*PROBLEM TO WORK ON*:
Copy every one of the records below word for word, line by line.

*MATERIAL FOR THIS EXERCISE*:
++++++++++++++++++++

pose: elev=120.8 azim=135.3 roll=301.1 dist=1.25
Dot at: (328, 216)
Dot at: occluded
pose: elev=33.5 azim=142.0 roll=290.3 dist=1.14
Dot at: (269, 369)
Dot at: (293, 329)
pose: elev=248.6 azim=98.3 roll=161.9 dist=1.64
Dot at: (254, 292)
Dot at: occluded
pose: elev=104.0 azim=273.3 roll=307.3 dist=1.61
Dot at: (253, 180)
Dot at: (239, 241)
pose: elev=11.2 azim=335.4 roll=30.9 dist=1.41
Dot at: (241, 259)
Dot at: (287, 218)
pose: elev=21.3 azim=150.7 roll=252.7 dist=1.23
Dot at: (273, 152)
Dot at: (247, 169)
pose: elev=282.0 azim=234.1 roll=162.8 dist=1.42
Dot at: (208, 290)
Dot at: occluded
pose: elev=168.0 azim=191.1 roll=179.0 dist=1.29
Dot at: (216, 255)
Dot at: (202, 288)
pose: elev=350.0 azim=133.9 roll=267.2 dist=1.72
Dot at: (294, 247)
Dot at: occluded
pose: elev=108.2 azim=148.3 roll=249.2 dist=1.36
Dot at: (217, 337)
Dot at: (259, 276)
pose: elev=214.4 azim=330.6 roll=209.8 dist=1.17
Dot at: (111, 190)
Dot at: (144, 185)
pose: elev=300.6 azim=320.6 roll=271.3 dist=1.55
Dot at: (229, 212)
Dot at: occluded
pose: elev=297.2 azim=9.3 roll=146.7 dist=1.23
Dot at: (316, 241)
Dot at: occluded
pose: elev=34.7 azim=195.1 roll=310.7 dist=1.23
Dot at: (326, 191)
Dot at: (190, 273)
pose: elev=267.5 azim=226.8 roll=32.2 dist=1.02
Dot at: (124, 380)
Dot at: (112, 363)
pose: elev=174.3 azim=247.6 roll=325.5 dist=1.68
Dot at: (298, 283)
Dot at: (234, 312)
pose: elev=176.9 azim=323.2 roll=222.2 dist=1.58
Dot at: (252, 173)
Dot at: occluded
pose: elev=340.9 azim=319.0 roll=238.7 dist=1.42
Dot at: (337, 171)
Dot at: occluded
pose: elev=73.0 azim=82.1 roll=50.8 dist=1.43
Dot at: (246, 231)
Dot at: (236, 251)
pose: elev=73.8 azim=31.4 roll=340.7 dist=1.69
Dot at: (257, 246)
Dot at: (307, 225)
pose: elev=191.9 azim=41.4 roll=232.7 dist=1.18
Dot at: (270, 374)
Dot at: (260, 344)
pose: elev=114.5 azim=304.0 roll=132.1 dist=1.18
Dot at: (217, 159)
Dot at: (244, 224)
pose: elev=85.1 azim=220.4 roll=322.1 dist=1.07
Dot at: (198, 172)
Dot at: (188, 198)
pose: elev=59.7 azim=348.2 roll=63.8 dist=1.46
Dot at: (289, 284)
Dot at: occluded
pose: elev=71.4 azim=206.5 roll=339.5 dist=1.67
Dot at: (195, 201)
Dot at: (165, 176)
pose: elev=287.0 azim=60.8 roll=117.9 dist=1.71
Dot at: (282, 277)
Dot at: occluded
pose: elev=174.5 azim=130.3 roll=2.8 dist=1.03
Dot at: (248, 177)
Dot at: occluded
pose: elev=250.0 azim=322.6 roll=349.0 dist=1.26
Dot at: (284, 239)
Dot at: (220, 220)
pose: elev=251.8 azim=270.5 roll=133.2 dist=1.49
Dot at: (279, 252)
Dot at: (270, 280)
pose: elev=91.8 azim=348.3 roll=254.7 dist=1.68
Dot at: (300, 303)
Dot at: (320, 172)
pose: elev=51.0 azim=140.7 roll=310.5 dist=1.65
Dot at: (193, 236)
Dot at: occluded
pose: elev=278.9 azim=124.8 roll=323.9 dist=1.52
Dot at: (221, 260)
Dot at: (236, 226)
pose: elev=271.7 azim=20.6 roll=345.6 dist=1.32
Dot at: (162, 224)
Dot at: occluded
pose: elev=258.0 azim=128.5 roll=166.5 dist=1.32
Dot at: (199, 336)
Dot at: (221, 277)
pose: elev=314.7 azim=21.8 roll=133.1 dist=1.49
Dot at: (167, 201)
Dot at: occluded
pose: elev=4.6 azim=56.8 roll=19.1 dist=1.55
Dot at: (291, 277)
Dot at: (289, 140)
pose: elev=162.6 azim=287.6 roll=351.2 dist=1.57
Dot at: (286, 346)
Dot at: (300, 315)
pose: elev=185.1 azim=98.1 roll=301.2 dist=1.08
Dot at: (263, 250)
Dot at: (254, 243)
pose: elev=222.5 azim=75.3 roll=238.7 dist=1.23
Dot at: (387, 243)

++++++++++++++++++++

*WRITTEN ANSWER*:
pose: elev=120.8 azim=135.3 roll=301.1 dist=1.25
Dot at: (328, 216)
Dot at: occluded
pose: elev=33.5 azim=142.0 roll=290.3 dist=1.14
Dot at: (269, 369)
Dot at: (293, 329)
pose: elev=248.6 azim=98.3 roll=161.9 dist=1.64
Dot at: (254, 292)
Dot at: occluded
pose: elev=104.0 azim=273.3 roll=307.3 dist=1.61
Dot at: (253, 180)
Dot at: (239, 241)
pose: elev=11.2 azim=335.4 roll=30.9 dist=1.41
Dot at: (241, 259)
Dot at: (287, 218)
pose: elev=21.3 azim=150.7 roll=252.7 dist=1.23
Dot at: (273, 152)
Dot at: (247, 169)
pose: elev=282.0 azim=234.1 roll=162.8 dist=1.42
Dot at: (208, 290)
Dot at: occluded
pose: elev=168.0 azim=191.1 roll=179.0 dist=1.29
Dot at: (216, 255)
Dot at: (202, 288)
pose: elev=350.0 azim=133.9 roll=267.2 dist=1.72
Dot at: (294, 247)
Dot at: occluded
pose: elev=108.2 azim=148.3 roll=249.2 dist=1.36
Dot at: (217, 337)
Dot at: (259, 276)
pose: elev=214.4 azim=330.6 roll=209.8 dist=1.17
Dot at: (111, 190)
Dot at: (144, 185)
pose: elev=300.6 azim=320.6 roll=271.3 dist=1.55
Dot at: (229, 212)
Dot at: occluded
pose: elev=297.2 azim=9.3 roll=146.7 dist=1.23
Dot at: (316, 241)
Dot at: occluded
pose: elev=34.7 azim=195.1 roll=310.7 dist=1.23
Dot at: (326, 191)
Dot at: (190, 273)
pose: elev=267.5 azim=226.8 roll=32.2 dist=1.02
Dot at: (124, 380)
Dot at: (112, 363)
pose: elev=174.3 azim=247.6 roll=325.5 dist=1.68
Dot at: (298, 283)
Dot at: (234, 312)
pose: elev=176.9 azim=323.2 roll=222.2 dist=1.58
Dot at: (252, 173)
Dot at: occluded
pose: elev=340.9 azim=319.0 roll=238.7 dist=1.42
Dot at: (337, 171)
Dot at: occluded
pose: elev=73.0 azim=82.1 roll=50.8 dist=1.43
Dot at: (246, 231)
Dot at: (236, 251)
pose: elev=73.8 azim=31.4 roll=340.7 dist=1.69
Dot at: (257, 246)
Dot at: (307, 225)
pose: elev=191.9 azim=41.4 roll=232.7 dist=1.18
Dot at: (270, 374)
Dot at: (260, 344)
pose: elev=114.5 azim=304.0 roll=132.1 dist=1.18
Dot at: (217, 159)
Dot at: (244, 224)
pose: elev=85.1 azim=220.4 roll=322.1 dist=1.07
Dot at: (198, 172)
Dot at: (188, 198)
pose: elev=59.7 azim=348.2 roll=63.8 dist=1.46
Dot at: (289, 284)
Dot at: occluded
pose: elev=71.4 azim=206.5 roll=339.5 dist=1.67
Dot at: (195, 201)
Dot at: (165, 176)
pose: elev=287.0 azim=60.8 roll=117.9 dist=1.71
Dot at: (282, 277)
Dot at: occluded
pose: elev=174.5 azim=130.3 roll=2.8 dist=1.03
Dot at: (248, 177)
Dot at: occluded
pose: elev=250.0 azim=322.6 roll=349.0 dist=1.26
Dot at: (284, 239)
Dot at: (220, 220)
pose: elev=251.8 azim=270.5 roll=133.2 dist=1.49
Dot at: (279, 252)
Dot at: (270, 280)
pose: elev=91.8 azim=348.3 roll=254.7 dist=1.68
Dot at: (300, 303)
Dot at: (320, 172)
pose: elev=51.0 azim=140.7 roll=310.5 dist=1.65
Dot at: (193, 236)
Dot at: occluded
pose: elev=278.9 azim=124.8 roll=323.9 dist=1.52
Dot at: (221, 260)
Dot at: (236, 226)
pose: elev=271.7 azim=20.6 roll=345.6 dist=1.32
Dot at: (162, 224)
Dot at: occluded
pose: elev=258.0 azim=128.5 roll=166.5 dist=1.32
Dot at: (199, 336)
Dot at: (221, 277)
pose: elev=314.7 azim=21.8 roll=133.1 dist=1.49
Dot at: (167, 201)
Dot at: occluded
pose: elev=4.6 azim=56.8 roll=19.1 dist=1.55
Dot at: (291, 277)
Dot at: (289, 140)
pose: elev=162.6 azim=287.6 roll=351.2 dist=1.57
Dot at: (286, 346)
Dot at: (300, 315)
pose: elev=185.1 azim=98.1 roll=301.2 dist=1.08
Dot at: (263, 250)
Dot at: (254, 243)
pose: elev=222.5 azim=75.3 roll=238.7 dist=1.23
Dot at: (387, 243)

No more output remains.